Tampouco é muito útil para discutir esse problema o argumento de Mises que os homens são guiados não por seus interesses econômicos, mas por ideias: pois a verdadeira questão é quais ideias os estão guiando – ideias sobre seus interesses econômicos ou ideias sobre religião, moralidade ou qualquer outra coisa? As ideias não precisam ser um nível altamente abstrato; não era necessária uma profunda familiaridade com a filosofia, por exemplo, para que os fabricantes voltados à exportação percebessem que a ajuda externa lhes proporcionaria um grande subsídio dos bolsos do contribuinte americano.
Nenhum “determinista econômico” que se preze, no entanto, jamais sustentou que os motivos econômicos sejam as únicas ou mesmo que sejam sempre as fontes dominantes da ação humana. Assim, ninguém que tenha estudado os primeiros calvinistas jamais poderia negar que a devoção ardente ao seu novo credo religioso foi a motivação primordial para sua conversão e até mesmo para suas atividades seculares. Embora mesmo no caso da Reforma, não podemos ignorar a motivação econômica, por exemplo, para os príncipes alemães se aliarem a Lutero ou para o confisco de Henrique VIII das riquezas dos mosteiros católicos romanos. A questão é, em cada caso, dar o devido valor à motivação econômica.

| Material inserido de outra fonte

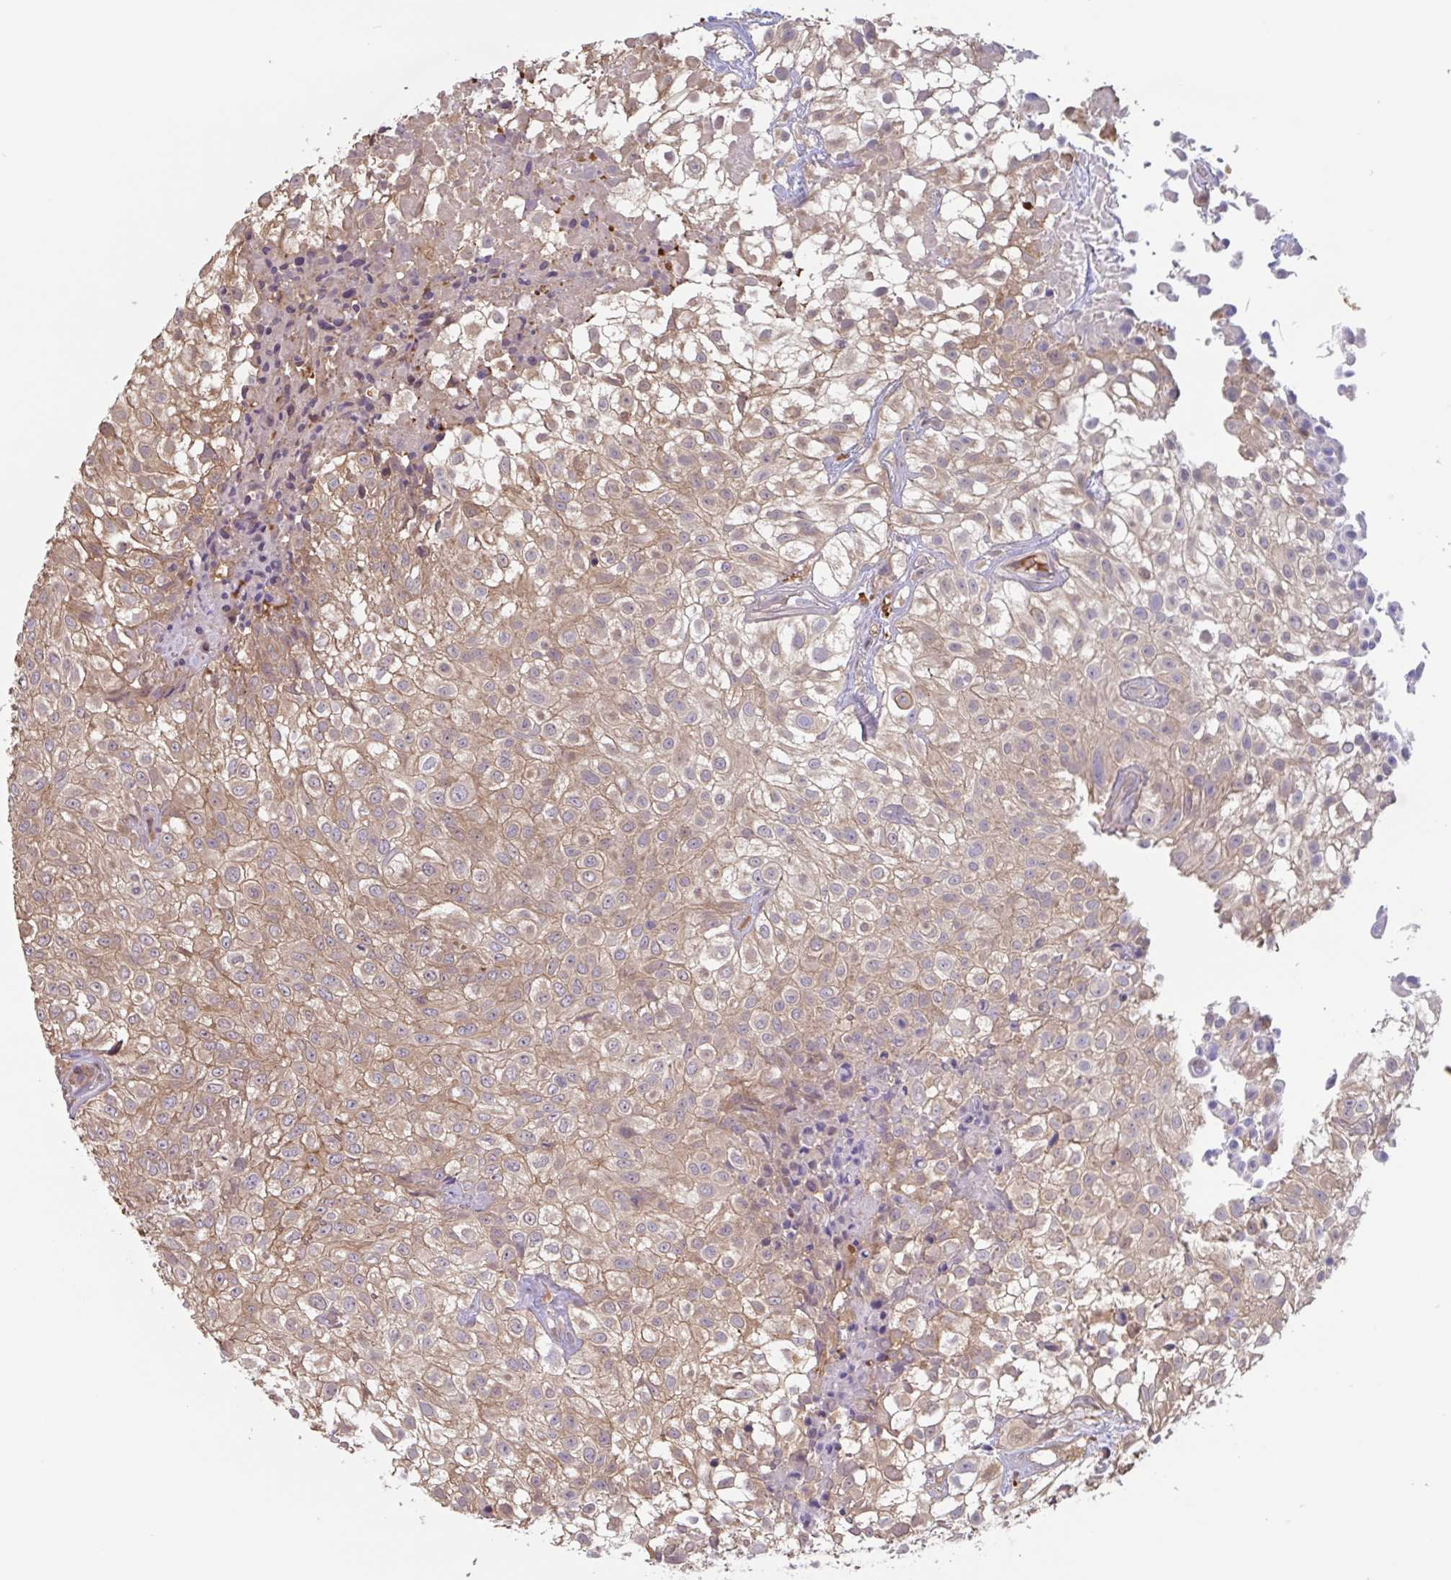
{"staining": {"intensity": "weak", "quantity": ">75%", "location": "cytoplasmic/membranous"}, "tissue": "urothelial cancer", "cell_type": "Tumor cells", "image_type": "cancer", "snomed": [{"axis": "morphology", "description": "Urothelial carcinoma, High grade"}, {"axis": "topography", "description": "Urinary bladder"}], "caption": "Human urothelial cancer stained for a protein (brown) reveals weak cytoplasmic/membranous positive staining in about >75% of tumor cells.", "gene": "OTOP2", "patient": {"sex": "male", "age": 56}}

Podemos, no entanto, chegar a um critério, um guia com o qual possamos nos equipar ao menos em nossas hipóteses preliminares sobre os pesos da motivação? Em suma, podemos formular um guia teórico que indique antecipadamente se uma ação histórica será, ou não, predominantemente por motivos econômicos ou ideológicos? Acho que podemos, embora, até onde eu saiba, desbravaremos terrenos novos e inexplorados.
Alguns anos atrás, um artigo no Journal of the History of Ideas, na tentativa de marcar alguns pontos contra o grande historiador “determinista econômico” Charles A. Beard, acusava que para Beard eram apenas seus “bandidos” históricos que eram economicamente determinados, enquanto seus “mocinhos” eram governados em grande parte pela ideologia. Para o autor, a suposta “inconsistência” de Beard nessa questão foi suficiente para demolir o método beardiano. Mas minha alegação aqui é que, em certo sentido, Beard não estava tão errado; e que, de fato, do ponto de vista libertário, se não da perspectiva de Beard, é de fato verdade em um sentido profundo que os “bandidos” na história são em grande parte motivados economicamente, e os “mocinhos” são ideologicamente motivados. Observe que o termo operacional aqui, é claro, é “em grande parte” em vez de “exclusivamente”.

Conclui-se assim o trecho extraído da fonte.